ZADANIE 1 => Zacytuj z tekstu o zniszczonych polskich cmentarzach na Białorusi wszystko od słów „Co najmniej kilkanaście” aż do słów „w 1944 roku.”.
ZADANIE 2 =>
Odpowiedz na pytania do tekstu o polskich cmentarzach na Białorusi:
(a) Jak nazywa się politolog, z którym rozmawiała PAP?
(b) W jakim obwodzie leżą Mikuliszki?
(c) W którym roku polegli żołnierze AK, których kwatera w Mikuliszkach została zrównana z ziemią?
ZADANIE 3 => Jak mógłby brzmieć dalszy ciąg tekstu o zniszczonych polskich cmentarzach na Białorusi? Podaj go, zaczynając po ostatnim zdaniu.

Co najmniej kilkanaście polskich cmentarzy wojskowych i miejsc pamięci na Białorusi zostało w tym roku zniszczonych, najwyraźniej na polecenie tamtejszych władz. „To część antypolskiej kampanii” – mówi PAP politolog Waler Karbalewicz.
"Niszczenie cmentarzy i miejsc pamięci to nie jest odosobniona kwestia, ale element całego kompleksu działań antypolskich ze strony władz białoruskich" – mówi w rozmowie z PAP białoruski politolog Waler Karbalewicz.
W lecie przyszła informacja z Mikuliszek w obwodzie grodzieńskim, gdzie zrównana z ziemią została kwatera żołnierzy AK, poległych w 1944 roku.

DANE =>
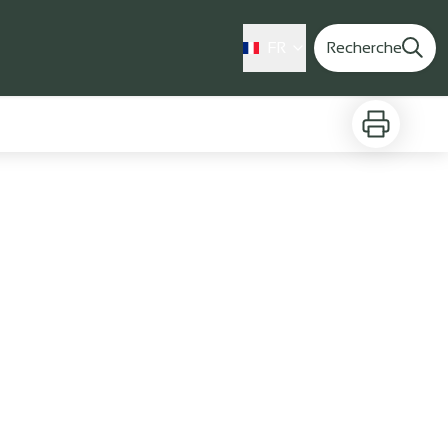
FR
Recherche
Imprimer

POLE ODPOWIEDZI 1 =>
Co najmniej kilkanaście polskich cmentarzy wojskowych i miejsc pamięci na Białorusi zostało w tym roku zniszczonych, najwyraźniej na polecenie tamtejszych władz. „To część antypolskiej kampanii” – mówi PAP politolog Waler Karbalewicz.
"Niszczenie cmentarzy i miejsc pamięci to nie jest odosobniona kwestia, ale element całego kompleksu działań antypolskich ze strony władz białoruskich" – mówi w rozmowie z PAP białoruski politolog Waler Karbalewicz.
W lecie przyszła informacja z Mikuliszek w obwodzie grodzieńskim, gdzie zrównana z ziemią została kwatera żołnierzy AK, poległych w 1944 roku.

POLE ODPOWIEDZI 2 =>
(a) Waler Karbalewicz
(b) W obwodzie grodzieńskim
(c) W 1944 roku

POLE ODPOWIEDZI 3 =>
Na miejscu kwatery, jak informował portal polonijny "Głos znad Niemna", został tylko pusty plac ziemi, ze wyrównaną powierzchnią. Wcześniej stały tam rzędy krzyży i kamień, również z wkomponowanym krzyżem, i tablicą z napisem: "Żołnierzom III i VI Brygady Armii Krajowej Okręgu Wileńskiego poległym w 1944 roku".
W Mikuliszkach chowano AK-owców zarówno przed, jak i po Operacji o kryptonimie Ostra Brama, której celem było odbicie Wilna z rąk niemieckich. Na większości krzyży można było odczytać imiona i nazwiska żołnierzy.
Później pojawiały się kolejne doniesienia o aktach wandalizmu lub całkowitym zniszczeniu miejsc pochówku i upamiętnień, m.in. z Jodkowicz, Wołkowyska, Kaczyc, Stryjówki, Surkont, Piaskowców, Plebaniszek. Smutny bilans roku zamknęło zdewastowanie Krzyża Katyńskiego na cmentarzu wojskowym w Grodnie. "Z płyty pomnika zostały wyrwane trzy pamiątkowe tablice w językach polskim i białoruskim” – poinformował na Facebooku wiceprezes Związku Polaków na Białorusi Marek Zaniewski.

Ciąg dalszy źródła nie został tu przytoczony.